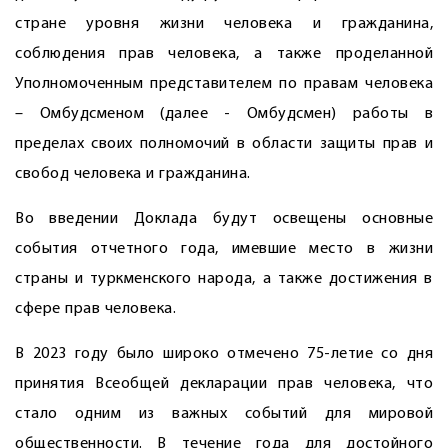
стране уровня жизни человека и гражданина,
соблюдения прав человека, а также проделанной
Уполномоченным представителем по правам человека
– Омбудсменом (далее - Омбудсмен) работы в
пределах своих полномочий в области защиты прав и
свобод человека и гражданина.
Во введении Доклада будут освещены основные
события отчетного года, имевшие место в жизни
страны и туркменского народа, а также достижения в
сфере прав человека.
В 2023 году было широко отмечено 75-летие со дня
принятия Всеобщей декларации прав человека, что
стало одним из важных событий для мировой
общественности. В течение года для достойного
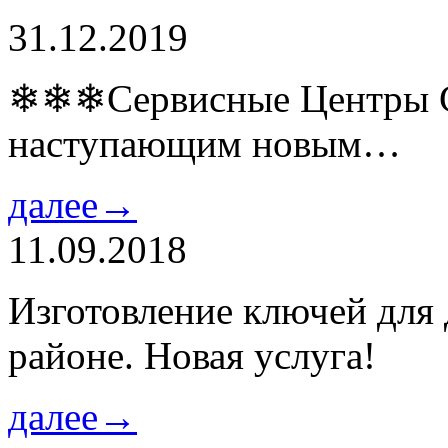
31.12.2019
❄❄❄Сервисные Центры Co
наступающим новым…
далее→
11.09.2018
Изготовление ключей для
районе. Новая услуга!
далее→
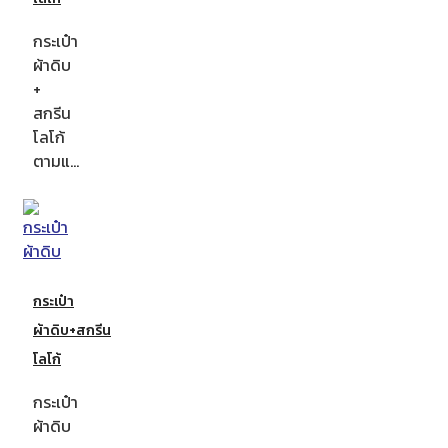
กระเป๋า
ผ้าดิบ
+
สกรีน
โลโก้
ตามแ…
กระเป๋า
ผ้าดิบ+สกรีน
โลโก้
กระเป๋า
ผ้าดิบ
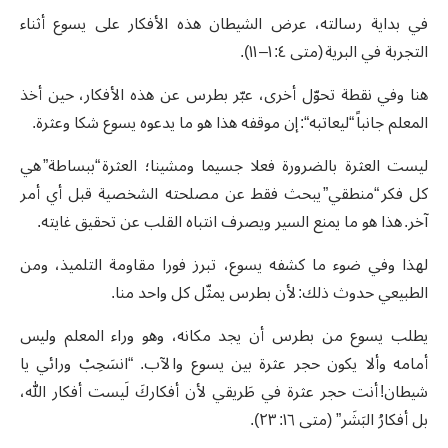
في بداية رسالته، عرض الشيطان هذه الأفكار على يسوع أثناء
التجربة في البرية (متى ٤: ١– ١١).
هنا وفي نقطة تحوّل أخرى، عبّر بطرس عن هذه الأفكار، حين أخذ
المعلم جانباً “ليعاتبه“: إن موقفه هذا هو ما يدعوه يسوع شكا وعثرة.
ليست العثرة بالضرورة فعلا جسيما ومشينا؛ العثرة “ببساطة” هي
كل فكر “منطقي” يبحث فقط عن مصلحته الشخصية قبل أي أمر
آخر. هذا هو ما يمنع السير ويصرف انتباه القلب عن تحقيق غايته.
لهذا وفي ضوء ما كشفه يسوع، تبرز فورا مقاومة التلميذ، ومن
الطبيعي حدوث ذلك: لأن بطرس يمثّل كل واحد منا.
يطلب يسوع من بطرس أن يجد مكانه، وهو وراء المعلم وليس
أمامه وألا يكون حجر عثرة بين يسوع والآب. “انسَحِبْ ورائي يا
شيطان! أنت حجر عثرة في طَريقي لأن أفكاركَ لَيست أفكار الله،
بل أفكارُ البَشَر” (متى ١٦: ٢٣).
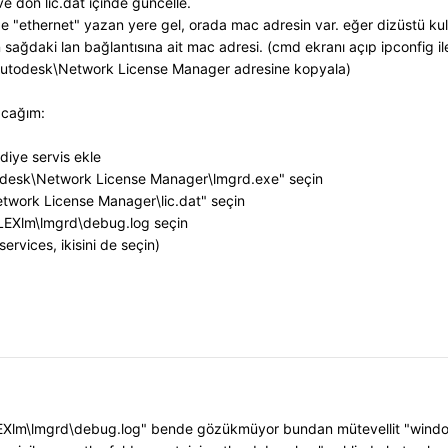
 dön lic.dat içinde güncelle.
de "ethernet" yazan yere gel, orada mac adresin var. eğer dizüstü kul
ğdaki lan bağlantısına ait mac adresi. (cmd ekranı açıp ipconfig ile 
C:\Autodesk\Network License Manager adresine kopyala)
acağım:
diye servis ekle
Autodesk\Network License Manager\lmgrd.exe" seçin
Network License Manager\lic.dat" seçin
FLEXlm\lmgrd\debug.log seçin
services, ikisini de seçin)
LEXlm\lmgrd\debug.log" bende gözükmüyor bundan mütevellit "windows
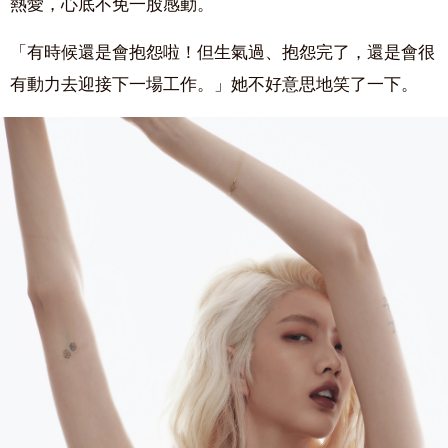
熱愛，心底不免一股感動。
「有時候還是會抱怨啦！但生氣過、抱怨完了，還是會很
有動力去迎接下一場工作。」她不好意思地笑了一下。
****************************************
* **Exercise instructions**
If a picture sits between the line containing "В 2023 году" and the line containing "في بداية رسالته،", leave it out, and return the lines of that range above exactly, both ends included.

* **Result below**
В 2023 году было широко отмечено 75-летие со дня
принятия Всеобщей декларации прав человека, что
стало одним из важных событий для мировой
общественности. В течение года для достойного
31.12.2019
❄❄❄Сервисные Центры Co
наступающим новым…
далее→
11.09.2018
Изготовление ключей для
районе. Новая услуга!
далее→
กระเป๋า
ผ้าดิบ
+
สกรีน
โลโก้
ตามแ…
กระเป๋า
ผ้าดิบ+สกรีน
โลโก้
กระเป๋า
ผ้าดิบ
في بداية رسالته، عرض الشيطان هذه الأفكار على يسوع أثناء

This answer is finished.